→ **GOAL OF THE EXERCISE**:
Below are the records. Reproduce the line that contains "Locate the bar" and every line after it to the end, exactly and alone.

→ **RAW DATA**:
============================================================

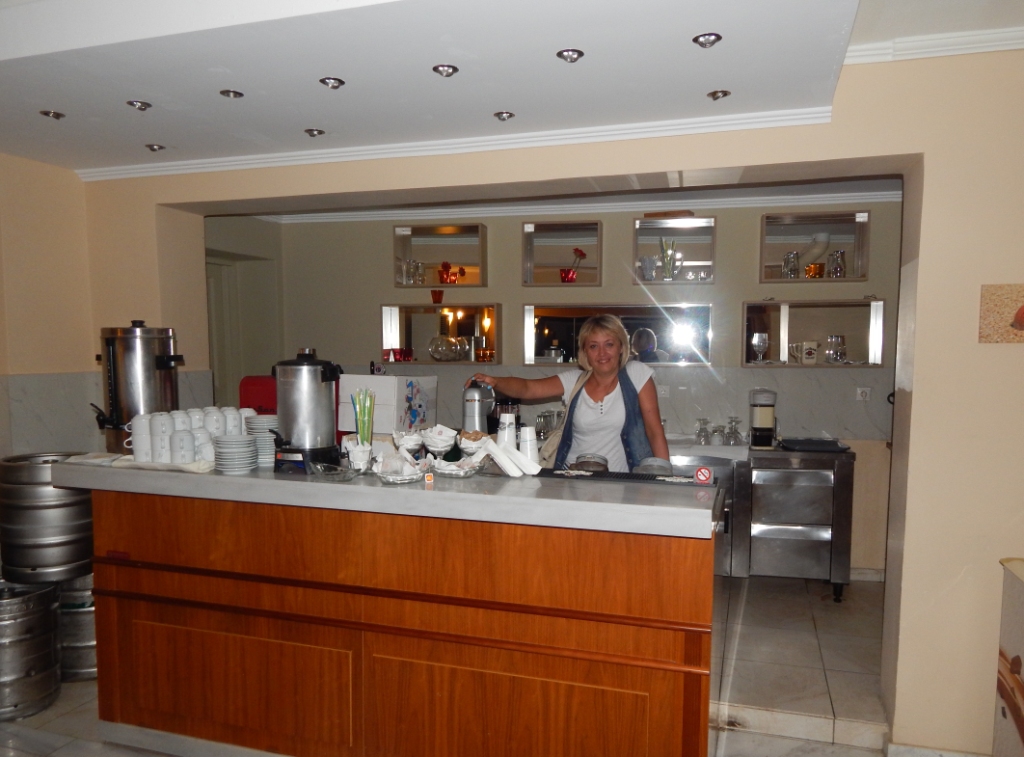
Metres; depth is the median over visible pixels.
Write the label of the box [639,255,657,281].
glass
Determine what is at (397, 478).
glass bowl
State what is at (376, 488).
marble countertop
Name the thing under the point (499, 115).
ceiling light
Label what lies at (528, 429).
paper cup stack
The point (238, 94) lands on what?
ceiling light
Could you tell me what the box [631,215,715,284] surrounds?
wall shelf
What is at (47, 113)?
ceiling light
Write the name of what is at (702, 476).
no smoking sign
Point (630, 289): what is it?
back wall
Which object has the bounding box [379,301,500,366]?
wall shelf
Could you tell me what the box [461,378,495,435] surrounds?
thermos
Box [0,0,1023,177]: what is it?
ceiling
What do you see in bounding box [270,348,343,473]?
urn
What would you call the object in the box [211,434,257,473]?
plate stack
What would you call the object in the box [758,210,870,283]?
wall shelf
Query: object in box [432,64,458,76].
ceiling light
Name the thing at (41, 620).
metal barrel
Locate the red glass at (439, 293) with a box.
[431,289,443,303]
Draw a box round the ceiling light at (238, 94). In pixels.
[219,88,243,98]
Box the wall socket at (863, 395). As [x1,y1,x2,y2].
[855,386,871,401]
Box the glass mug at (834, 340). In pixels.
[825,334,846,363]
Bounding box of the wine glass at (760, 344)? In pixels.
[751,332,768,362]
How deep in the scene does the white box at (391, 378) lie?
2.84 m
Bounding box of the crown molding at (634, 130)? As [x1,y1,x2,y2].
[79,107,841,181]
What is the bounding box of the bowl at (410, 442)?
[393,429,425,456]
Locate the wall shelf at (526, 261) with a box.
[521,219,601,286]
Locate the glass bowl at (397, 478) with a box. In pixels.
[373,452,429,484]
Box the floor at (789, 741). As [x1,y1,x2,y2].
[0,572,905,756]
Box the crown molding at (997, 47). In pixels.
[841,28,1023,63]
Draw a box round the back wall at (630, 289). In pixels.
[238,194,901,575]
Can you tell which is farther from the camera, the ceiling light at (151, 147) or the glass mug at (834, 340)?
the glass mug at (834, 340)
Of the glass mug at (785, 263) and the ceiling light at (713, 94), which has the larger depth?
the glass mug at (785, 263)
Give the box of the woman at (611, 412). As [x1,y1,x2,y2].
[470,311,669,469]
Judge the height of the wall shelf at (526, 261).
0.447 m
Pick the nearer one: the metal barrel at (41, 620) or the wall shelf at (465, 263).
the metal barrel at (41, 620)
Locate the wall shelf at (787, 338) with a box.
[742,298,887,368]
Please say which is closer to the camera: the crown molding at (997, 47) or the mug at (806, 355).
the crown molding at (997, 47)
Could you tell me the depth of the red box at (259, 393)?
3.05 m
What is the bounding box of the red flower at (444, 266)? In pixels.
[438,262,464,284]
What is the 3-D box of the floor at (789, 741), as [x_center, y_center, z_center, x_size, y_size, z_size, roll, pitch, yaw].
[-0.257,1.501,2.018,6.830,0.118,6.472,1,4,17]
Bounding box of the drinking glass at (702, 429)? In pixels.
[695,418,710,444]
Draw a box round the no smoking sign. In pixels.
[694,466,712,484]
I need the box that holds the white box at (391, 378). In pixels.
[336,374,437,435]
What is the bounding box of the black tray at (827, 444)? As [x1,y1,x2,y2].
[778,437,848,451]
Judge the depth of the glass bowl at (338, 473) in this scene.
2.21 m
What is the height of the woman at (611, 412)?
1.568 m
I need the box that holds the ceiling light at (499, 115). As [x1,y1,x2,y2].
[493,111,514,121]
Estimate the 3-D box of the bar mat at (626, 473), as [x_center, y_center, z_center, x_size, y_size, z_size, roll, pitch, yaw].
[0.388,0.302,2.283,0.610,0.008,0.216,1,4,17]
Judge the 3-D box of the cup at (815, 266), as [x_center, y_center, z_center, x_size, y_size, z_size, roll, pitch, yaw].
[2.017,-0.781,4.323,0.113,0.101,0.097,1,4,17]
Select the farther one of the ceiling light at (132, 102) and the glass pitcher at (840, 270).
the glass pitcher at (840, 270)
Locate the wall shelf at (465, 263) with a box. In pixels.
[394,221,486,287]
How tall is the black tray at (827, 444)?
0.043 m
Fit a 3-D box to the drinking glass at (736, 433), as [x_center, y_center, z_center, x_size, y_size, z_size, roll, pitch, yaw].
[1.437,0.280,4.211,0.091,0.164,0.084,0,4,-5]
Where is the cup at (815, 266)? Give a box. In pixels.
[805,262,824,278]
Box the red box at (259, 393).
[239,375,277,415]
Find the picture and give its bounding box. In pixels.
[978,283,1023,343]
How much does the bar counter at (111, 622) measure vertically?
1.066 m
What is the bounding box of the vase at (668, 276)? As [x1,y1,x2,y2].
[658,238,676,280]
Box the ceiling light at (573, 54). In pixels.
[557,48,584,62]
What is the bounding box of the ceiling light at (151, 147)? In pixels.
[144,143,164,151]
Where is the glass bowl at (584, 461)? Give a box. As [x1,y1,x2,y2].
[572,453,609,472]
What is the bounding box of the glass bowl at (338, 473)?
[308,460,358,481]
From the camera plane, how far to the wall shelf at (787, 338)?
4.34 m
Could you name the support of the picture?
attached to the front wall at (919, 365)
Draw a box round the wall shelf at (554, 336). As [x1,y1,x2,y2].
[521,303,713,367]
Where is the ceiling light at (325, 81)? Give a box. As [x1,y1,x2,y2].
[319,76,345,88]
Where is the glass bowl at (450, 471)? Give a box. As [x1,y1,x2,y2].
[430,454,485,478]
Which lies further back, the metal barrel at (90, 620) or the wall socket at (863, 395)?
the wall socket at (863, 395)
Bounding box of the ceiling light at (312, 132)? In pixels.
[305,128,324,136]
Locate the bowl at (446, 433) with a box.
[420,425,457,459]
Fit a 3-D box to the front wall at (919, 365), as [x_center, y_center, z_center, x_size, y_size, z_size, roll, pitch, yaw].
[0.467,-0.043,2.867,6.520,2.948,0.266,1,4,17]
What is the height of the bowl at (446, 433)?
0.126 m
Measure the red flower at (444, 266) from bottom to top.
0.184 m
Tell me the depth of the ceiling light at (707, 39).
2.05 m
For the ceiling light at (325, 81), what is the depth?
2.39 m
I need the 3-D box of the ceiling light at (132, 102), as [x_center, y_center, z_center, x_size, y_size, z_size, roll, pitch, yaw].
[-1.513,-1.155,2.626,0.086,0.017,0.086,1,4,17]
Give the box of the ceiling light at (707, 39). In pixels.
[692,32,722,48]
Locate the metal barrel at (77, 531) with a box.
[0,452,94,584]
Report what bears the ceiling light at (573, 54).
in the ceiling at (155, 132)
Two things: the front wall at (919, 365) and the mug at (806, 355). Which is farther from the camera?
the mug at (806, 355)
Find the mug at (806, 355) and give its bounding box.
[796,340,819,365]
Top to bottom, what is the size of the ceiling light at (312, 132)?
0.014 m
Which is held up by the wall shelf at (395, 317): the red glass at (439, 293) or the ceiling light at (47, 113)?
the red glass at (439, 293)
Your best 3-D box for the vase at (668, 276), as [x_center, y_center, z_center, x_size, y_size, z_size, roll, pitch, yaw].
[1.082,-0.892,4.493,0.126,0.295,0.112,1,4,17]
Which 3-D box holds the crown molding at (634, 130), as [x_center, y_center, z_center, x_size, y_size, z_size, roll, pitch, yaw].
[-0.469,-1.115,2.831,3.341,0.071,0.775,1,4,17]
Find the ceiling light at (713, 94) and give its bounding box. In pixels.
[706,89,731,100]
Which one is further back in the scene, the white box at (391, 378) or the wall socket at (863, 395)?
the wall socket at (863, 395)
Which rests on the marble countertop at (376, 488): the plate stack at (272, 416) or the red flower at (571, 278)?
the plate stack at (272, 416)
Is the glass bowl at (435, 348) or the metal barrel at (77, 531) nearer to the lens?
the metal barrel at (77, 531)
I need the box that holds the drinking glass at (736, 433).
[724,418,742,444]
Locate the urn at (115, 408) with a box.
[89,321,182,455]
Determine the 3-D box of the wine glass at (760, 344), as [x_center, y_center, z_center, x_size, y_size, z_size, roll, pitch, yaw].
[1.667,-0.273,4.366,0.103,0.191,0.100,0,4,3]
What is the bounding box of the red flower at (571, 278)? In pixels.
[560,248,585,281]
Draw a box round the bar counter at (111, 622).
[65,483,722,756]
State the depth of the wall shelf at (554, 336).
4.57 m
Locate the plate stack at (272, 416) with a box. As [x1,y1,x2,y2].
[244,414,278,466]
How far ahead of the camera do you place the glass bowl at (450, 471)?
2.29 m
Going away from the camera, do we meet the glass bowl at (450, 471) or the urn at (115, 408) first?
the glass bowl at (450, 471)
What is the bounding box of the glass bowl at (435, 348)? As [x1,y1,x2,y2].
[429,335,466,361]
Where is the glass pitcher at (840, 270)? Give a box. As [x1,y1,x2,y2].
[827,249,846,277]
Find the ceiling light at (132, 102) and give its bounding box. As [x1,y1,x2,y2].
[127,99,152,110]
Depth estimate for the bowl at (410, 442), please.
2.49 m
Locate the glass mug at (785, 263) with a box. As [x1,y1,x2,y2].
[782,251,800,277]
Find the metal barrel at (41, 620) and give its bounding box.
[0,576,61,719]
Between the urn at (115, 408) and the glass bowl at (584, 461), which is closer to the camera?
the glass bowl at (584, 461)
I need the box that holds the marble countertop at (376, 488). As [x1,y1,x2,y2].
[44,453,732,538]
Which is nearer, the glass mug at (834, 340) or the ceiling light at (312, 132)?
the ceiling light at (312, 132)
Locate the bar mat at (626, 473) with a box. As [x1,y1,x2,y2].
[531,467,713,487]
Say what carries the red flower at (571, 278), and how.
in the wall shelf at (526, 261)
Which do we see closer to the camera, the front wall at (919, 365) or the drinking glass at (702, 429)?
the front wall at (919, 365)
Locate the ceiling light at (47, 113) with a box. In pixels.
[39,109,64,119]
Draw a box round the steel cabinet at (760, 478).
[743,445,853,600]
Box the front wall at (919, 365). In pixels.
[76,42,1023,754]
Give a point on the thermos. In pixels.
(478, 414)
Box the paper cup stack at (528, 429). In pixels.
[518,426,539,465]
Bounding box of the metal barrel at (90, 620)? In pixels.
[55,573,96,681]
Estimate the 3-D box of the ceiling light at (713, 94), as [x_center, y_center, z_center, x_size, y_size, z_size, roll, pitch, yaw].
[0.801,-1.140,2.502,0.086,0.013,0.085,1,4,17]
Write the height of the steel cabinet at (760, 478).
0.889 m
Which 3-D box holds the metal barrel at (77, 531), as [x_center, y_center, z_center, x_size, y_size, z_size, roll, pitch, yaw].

============================================================

→ **RESPONSE TO THIS EXERCISE**:
Locate the bar mat at (626, 473) with a box. As [x1,y1,x2,y2].
[531,467,713,487]
Say what carries the red flower at (571, 278), and how.
in the wall shelf at (526, 261)
Which do we see closer to the camera, the front wall at (919, 365) or the drinking glass at (702, 429)?
the front wall at (919, 365)
Locate the ceiling light at (47, 113) with a box. In pixels.
[39,109,64,119]
Draw a box round the steel cabinet at (760, 478).
[743,445,853,600]
Box the front wall at (919, 365). In pixels.
[76,42,1023,754]
Give a point on the thermos. In pixels.
(478, 414)
Box the paper cup stack at (528, 429). In pixels.
[518,426,539,465]
Bounding box of the metal barrel at (90, 620)? In pixels.
[55,573,96,681]
Estimate the 3-D box of the ceiling light at (713, 94), as [x_center, y_center, z_center, x_size, y_size, z_size, roll, pitch, yaw].
[0.801,-1.140,2.502,0.086,0.013,0.085,1,4,17]
Write the height of the steel cabinet at (760, 478).
0.889 m
Which 3-D box holds the metal barrel at (77, 531), as [x_center, y_center, z_center, x_size, y_size, z_size, roll, pitch, yaw].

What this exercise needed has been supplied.